Start of Working data
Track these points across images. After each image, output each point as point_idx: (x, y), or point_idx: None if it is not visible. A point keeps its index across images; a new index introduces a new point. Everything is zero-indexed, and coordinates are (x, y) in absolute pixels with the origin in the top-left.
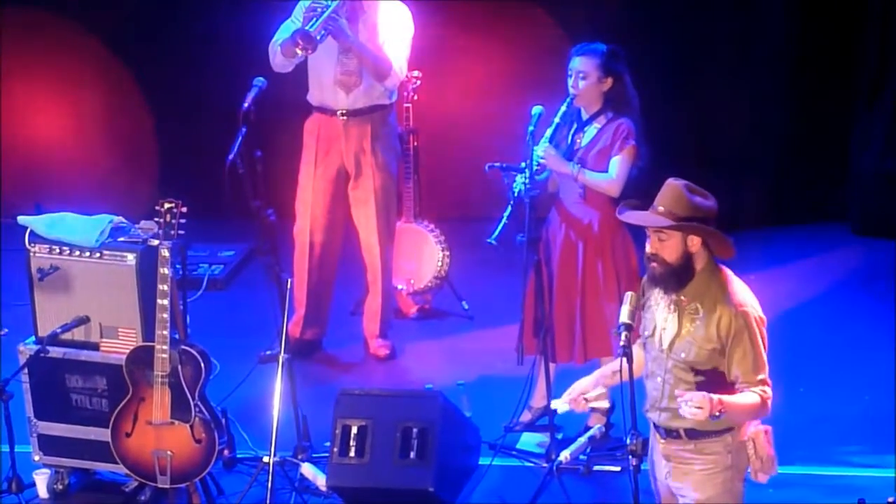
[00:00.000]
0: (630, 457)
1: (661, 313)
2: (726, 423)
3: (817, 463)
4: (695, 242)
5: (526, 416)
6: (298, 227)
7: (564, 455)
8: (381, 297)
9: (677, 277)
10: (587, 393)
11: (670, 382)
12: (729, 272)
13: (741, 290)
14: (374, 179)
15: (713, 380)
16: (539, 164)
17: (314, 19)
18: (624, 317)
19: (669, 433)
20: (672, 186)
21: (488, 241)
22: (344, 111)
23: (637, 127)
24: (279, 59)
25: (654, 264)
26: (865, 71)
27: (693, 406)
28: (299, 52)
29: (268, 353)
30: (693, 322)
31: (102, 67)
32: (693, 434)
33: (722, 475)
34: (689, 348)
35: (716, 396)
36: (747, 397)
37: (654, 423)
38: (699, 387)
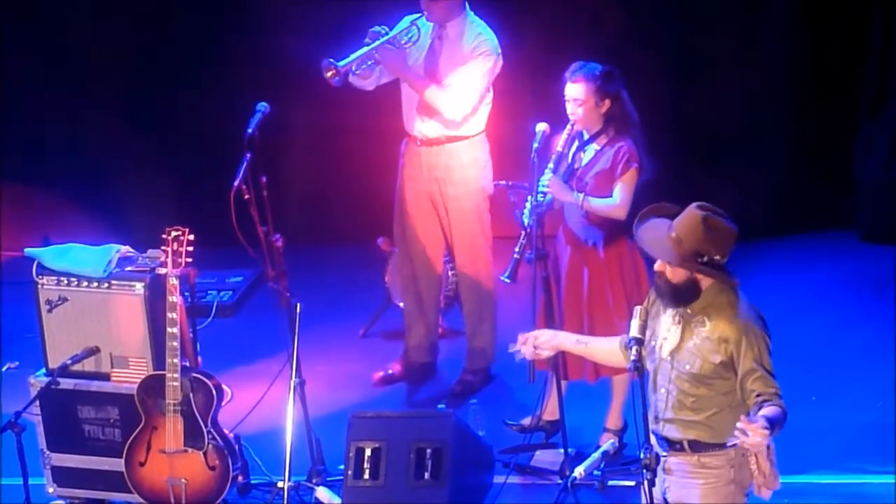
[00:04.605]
0: (644, 470)
1: (666, 323)
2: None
3: (830, 471)
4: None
5: (527, 421)
6: (399, 256)
7: (579, 471)
8: (490, 315)
9: (681, 297)
10: (540, 340)
11: (674, 393)
12: (737, 290)
13: (749, 308)
14: (464, 198)
15: (716, 391)
16: (543, 194)
17: (362, 47)
18: (634, 331)
19: (673, 445)
20: (693, 216)
21: (502, 278)
22: (425, 137)
23: (638, 143)
24: (355, 80)
25: (660, 281)
26: (869, 78)
27: (756, 436)
28: (328, 76)
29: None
30: (699, 334)
31: (103, 97)
32: (697, 447)
33: (724, 490)
34: (693, 360)
35: (761, 418)
36: (776, 411)
37: (658, 436)
38: (702, 399)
End of Working data
What to work on →
The output must match, line for line, the span from the line containing "22: (344, 111)" through the end of the data, with the pictures removed.

Response box →
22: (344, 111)
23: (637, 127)
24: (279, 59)
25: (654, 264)
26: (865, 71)
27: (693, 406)
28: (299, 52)
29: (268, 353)
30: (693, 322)
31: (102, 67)
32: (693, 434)
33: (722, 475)
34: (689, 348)
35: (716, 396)
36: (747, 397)
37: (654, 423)
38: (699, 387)
[00:04.605]
0: (644, 470)
1: (666, 323)
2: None
3: (830, 471)
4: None
5: (527, 421)
6: (399, 256)
7: (579, 471)
8: (490, 315)
9: (681, 297)
10: (540, 340)
11: (674, 393)
12: (737, 290)
13: (749, 308)
14: (464, 198)
15: (716, 391)
16: (543, 194)
17: (362, 47)
18: (634, 331)
19: (673, 445)
20: (693, 216)
21: (502, 278)
22: (425, 137)
23: (638, 143)
24: (355, 80)
25: (660, 281)
26: (869, 78)
27: (756, 436)
28: (328, 76)
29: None
30: (699, 334)
31: (103, 97)
32: (697, 447)
33: (724, 490)
34: (693, 360)
35: (761, 418)
36: (776, 411)
37: (658, 436)
38: (702, 399)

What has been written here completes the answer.